[Plain-text document sources]
--- START ---

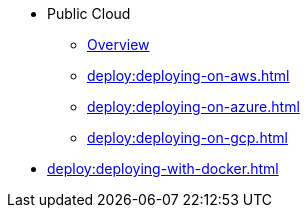 * Public Cloud
** xref:deploy:deploying-in-cloud.adoc[Overview]
** xref:deploy:deploying-on-aws.adoc[]
** xref:deploy:deploying-on-azure.adoc[]
** xref:deploy:deploying-on-gcp.adoc[]
* xref:deploy:deploying-with-docker.adoc[]
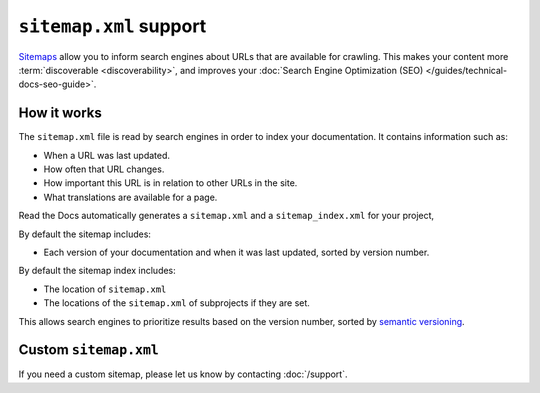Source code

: ``sitemap.xml`` support
=======================

`Sitemaps <https://www.sitemaps.org/>`__ allow you to inform search engines about URLs that are available for crawling.
This makes your content more :term:`discoverable <discoverability>`,
and improves your :doc:`Search Engine Optimization (SEO) </guides/technical-docs-seo-guide>`.

How it works
------------

The ``sitemap.xml`` file is read by search engines in order to index your documentation.
It contains information such as:

* When a URL was last updated.
* How often that URL changes.
* How important this URL is in relation to other URLs in the site.
* What translations are available for a page.

Read the Docs automatically generates a ``sitemap.xml`` and a
``sitemap_index.xml`` for your project,

By default the sitemap includes:

* Each version of your documentation and when it was last updated, sorted by version number.

By default the sitemap index includes:

* The location of ``sitemap.xml``
* The locations of the ``sitemap.xml`` of subprojects if they are set.

This allows search engines to prioritize results based on the version number,
sorted by `semantic versioning`_.

Custom ``sitemap.xml``
----------------------

If you need a custom sitemap,
please let us know by contacting :doc:`/support`.

.. _semantic versioning: https://semver.org/
.. _GitHub issue #5391: https://github.com/readthedocs/readthedocs.org/issues/5391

--- END ---

**Problem description**
Send back, unchanged, every line of the records from the one with "and improves your" through the last.

**Result of the task**
and improves your :doc:`Search Engine Optimization (SEO) </guides/technical-docs-seo-guide>`.

How it works
------------

The ``sitemap.xml`` file is read by search engines in order to index your documentation.
It contains information such as:

* When a URL was last updated.
* How often that URL changes.
* How important this URL is in relation to other URLs in the site.
* What translations are available for a page.

Read the Docs automatically generates a ``sitemap.xml`` and a
``sitemap_index.xml`` for your project,

By default the sitemap includes:

* Each version of your documentation and when it was last updated, sorted by version number.

By default the sitemap index includes:

* The location of ``sitemap.xml``
* The locations of the ``sitemap.xml`` of subprojects if they are set.

This allows search engines to prioritize results based on the version number,
sorted by `semantic versioning`_.

Custom ``sitemap.xml``
----------------------

If you need a custom sitemap,
please let us know by contacting :doc:`/support`.

.. _semantic versioning: https://semver.org/
.. _GitHub issue #5391: https://github.com/readthedocs/readthedocs.org/issues/5391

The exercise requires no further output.